Primarily, I was reacting to the statement that fame and money make one immune to booing as if the rich and famous are not human............

best wishes, Alex, and thanks for your thoughts

alex said...

Thanks for your well wishes, could always use more!

It sounds like we approach or reach the same conclusion but word it differently. All of your reasons why not to boo are completely valid, and as someone who performs, I certainly understand (on some tiny, microscopic level) and sympathize with the pressures of putting oneself before a public. However, I still believe that none of these reasons point to the indefensibility of booing, a priori, regardless of whether or not *all* cases of booing are appropriate, in good taste, good ideas, etc.

I am reminded of a conversation that one of my friends had with her bible study group, who were shocked to learn that she was pro-choice. She said that everyone had a right to choose and that her own personal choice would be for life.

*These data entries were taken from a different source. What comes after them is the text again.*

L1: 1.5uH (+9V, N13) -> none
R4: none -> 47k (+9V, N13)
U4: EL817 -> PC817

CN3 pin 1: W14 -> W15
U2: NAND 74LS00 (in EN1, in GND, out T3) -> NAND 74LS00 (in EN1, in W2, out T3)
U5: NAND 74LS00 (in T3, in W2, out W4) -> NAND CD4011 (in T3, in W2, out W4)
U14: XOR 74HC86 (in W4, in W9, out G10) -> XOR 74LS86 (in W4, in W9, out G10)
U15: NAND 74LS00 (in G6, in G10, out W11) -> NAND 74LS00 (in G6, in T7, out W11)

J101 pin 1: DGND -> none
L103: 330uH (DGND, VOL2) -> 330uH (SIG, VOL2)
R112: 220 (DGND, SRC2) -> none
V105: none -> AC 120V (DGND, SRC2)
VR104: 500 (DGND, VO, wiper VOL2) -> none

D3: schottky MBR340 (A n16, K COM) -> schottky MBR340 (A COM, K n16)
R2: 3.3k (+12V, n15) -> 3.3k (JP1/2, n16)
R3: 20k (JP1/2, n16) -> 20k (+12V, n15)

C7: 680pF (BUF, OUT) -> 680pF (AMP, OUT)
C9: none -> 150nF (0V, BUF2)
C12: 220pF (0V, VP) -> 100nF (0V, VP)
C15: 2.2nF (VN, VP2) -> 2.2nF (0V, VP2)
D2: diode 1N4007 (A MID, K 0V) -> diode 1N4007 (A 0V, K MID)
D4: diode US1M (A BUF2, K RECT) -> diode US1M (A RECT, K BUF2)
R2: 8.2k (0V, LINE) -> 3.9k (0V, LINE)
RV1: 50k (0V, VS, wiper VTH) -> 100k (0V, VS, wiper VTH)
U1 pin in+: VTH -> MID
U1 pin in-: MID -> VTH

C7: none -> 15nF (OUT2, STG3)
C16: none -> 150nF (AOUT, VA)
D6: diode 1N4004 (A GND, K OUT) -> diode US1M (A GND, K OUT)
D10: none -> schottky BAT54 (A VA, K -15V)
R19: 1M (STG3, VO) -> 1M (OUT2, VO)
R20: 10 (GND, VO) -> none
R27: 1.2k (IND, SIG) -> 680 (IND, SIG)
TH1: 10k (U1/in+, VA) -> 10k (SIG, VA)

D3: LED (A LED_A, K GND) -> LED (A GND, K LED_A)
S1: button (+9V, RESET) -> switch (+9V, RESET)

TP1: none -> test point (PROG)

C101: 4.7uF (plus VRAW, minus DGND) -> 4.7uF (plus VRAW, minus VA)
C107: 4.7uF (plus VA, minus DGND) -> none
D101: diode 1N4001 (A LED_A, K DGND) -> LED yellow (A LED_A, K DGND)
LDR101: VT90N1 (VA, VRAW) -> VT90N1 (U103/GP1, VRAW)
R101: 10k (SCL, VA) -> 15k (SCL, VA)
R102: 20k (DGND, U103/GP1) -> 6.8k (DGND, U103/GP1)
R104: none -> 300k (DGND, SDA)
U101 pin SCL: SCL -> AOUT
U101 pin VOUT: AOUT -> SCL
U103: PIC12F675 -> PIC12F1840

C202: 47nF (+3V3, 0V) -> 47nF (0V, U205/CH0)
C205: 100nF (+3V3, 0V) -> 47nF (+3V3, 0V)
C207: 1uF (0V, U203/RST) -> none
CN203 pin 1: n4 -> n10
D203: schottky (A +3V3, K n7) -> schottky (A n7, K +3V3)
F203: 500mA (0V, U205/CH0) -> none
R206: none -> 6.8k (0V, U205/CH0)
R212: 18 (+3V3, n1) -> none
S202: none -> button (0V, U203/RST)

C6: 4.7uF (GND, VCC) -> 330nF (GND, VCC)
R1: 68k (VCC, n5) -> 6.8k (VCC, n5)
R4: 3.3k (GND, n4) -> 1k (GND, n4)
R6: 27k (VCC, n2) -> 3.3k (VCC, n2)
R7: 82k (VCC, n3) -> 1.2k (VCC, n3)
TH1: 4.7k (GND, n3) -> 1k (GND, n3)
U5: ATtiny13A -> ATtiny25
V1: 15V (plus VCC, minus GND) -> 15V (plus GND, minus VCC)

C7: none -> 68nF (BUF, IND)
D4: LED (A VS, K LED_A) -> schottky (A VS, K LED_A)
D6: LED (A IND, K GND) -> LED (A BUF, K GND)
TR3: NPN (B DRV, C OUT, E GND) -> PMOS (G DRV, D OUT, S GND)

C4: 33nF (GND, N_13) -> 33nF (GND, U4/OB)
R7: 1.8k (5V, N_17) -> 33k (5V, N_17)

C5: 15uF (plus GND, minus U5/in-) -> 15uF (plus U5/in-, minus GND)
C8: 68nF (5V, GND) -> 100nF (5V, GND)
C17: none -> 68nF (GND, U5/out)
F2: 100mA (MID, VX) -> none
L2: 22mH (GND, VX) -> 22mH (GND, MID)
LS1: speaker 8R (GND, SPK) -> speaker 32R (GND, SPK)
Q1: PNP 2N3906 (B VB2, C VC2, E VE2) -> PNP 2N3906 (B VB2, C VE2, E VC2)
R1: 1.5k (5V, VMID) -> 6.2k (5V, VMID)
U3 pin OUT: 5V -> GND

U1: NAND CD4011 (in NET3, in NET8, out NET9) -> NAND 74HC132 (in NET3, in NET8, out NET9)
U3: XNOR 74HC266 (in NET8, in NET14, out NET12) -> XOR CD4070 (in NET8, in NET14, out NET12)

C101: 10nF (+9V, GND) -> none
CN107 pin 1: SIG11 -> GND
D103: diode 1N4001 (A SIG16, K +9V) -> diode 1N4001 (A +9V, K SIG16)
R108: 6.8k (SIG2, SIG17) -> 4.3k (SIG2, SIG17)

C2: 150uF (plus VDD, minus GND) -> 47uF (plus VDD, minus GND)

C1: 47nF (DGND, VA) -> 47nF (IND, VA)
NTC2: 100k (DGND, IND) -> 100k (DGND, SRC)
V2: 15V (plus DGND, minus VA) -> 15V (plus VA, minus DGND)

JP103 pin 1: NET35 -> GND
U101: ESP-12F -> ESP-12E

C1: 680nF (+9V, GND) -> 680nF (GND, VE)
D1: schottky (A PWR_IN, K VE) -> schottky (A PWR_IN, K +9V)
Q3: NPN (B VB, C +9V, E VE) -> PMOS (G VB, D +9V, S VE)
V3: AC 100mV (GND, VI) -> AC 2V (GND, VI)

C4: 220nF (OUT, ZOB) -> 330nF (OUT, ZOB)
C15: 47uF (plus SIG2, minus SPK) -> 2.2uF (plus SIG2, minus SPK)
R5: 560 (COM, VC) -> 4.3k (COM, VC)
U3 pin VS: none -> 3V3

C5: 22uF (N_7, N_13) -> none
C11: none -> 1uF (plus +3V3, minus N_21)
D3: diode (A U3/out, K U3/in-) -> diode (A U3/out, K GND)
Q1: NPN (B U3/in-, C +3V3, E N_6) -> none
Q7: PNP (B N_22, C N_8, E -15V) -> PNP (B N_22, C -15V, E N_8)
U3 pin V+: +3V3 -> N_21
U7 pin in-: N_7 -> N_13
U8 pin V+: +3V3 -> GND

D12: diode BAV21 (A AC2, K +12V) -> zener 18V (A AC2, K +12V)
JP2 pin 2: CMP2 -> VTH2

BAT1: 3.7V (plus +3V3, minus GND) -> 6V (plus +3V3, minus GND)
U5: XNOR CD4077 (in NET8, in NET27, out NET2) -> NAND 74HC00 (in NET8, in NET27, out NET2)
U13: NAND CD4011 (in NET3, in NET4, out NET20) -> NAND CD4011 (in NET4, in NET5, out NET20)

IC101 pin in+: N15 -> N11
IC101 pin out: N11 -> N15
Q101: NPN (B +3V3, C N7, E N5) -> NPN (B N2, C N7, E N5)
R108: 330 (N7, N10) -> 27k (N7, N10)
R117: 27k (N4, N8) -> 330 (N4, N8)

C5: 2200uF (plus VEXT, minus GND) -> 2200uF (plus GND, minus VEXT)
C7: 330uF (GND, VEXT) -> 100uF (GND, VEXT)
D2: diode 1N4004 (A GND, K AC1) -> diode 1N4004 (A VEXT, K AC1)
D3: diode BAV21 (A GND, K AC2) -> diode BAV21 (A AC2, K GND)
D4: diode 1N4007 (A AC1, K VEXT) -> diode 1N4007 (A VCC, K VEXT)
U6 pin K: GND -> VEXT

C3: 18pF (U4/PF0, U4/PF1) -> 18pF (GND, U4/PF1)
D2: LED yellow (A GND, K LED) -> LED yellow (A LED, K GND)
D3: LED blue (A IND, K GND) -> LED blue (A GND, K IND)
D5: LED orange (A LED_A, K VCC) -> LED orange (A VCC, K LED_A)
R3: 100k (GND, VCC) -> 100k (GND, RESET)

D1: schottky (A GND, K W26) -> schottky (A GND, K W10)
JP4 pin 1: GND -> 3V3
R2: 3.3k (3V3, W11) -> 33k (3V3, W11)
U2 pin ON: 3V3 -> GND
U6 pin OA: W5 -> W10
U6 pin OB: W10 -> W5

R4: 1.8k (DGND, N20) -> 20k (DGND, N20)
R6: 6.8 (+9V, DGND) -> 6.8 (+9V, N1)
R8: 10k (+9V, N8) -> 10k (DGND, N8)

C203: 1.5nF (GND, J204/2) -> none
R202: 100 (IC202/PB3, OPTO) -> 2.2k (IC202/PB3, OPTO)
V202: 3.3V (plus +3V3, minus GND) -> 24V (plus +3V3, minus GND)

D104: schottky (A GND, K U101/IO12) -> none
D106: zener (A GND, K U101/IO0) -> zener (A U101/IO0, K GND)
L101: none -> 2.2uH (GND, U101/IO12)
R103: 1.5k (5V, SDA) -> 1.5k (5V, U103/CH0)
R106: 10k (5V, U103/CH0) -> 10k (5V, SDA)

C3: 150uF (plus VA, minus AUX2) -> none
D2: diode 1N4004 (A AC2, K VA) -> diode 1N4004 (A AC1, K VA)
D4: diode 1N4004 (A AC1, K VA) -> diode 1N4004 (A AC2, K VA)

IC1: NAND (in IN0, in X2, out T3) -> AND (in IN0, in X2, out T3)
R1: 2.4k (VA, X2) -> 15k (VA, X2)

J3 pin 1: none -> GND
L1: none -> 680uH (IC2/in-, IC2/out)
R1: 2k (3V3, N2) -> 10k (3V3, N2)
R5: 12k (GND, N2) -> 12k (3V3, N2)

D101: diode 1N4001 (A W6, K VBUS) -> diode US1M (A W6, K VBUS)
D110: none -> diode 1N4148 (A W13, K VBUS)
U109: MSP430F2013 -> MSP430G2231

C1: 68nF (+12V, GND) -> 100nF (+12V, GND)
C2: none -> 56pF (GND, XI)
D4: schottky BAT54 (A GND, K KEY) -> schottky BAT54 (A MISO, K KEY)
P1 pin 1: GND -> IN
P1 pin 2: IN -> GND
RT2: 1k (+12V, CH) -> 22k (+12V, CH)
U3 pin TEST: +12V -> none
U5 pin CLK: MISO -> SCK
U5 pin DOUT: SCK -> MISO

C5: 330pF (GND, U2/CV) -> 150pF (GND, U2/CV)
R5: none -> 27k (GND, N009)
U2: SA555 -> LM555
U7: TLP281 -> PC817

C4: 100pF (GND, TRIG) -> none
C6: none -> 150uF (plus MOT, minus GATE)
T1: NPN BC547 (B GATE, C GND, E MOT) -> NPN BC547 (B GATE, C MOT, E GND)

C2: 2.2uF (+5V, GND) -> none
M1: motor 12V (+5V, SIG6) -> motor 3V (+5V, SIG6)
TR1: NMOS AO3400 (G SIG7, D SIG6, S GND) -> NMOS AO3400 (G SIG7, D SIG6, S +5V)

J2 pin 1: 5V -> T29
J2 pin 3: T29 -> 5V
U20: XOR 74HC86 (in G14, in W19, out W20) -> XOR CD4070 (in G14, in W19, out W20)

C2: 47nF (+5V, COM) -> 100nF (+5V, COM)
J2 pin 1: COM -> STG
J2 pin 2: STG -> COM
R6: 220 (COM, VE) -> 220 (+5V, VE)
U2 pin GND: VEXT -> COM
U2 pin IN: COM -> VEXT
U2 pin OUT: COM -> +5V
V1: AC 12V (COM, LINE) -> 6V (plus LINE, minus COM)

I guess I feel similarly about booing. I would object to people who boo to "show off one's musical perception" at the expense of the performers, but I'm not philosophically opposed to booing itself.

Thanks for sharing your thoughts, too, anon.

Maury D'annato said...

Anon: fair enough about the famous being human, too. And, as I said, I can't bring myself to boo despite this perhaps erroneous conclusion I drew, that it wouldn't matter to someone like Domingo. I do, though, think there's something unpleasantly grandiose about Domingo's need to conduct. Nobody will stop him from conducting, despite the fact that a lot of people think he's terrible at it, including people who think he's a great singer...and I think very objectively someone who wasn't Placido Domingo that had his talent in conducting would not be conducting at a major house, much less the Met. So that's why I couldn't bring myself to very loudly deplore the booing, even if I wasn't entirely in favor of it and never would have joined in.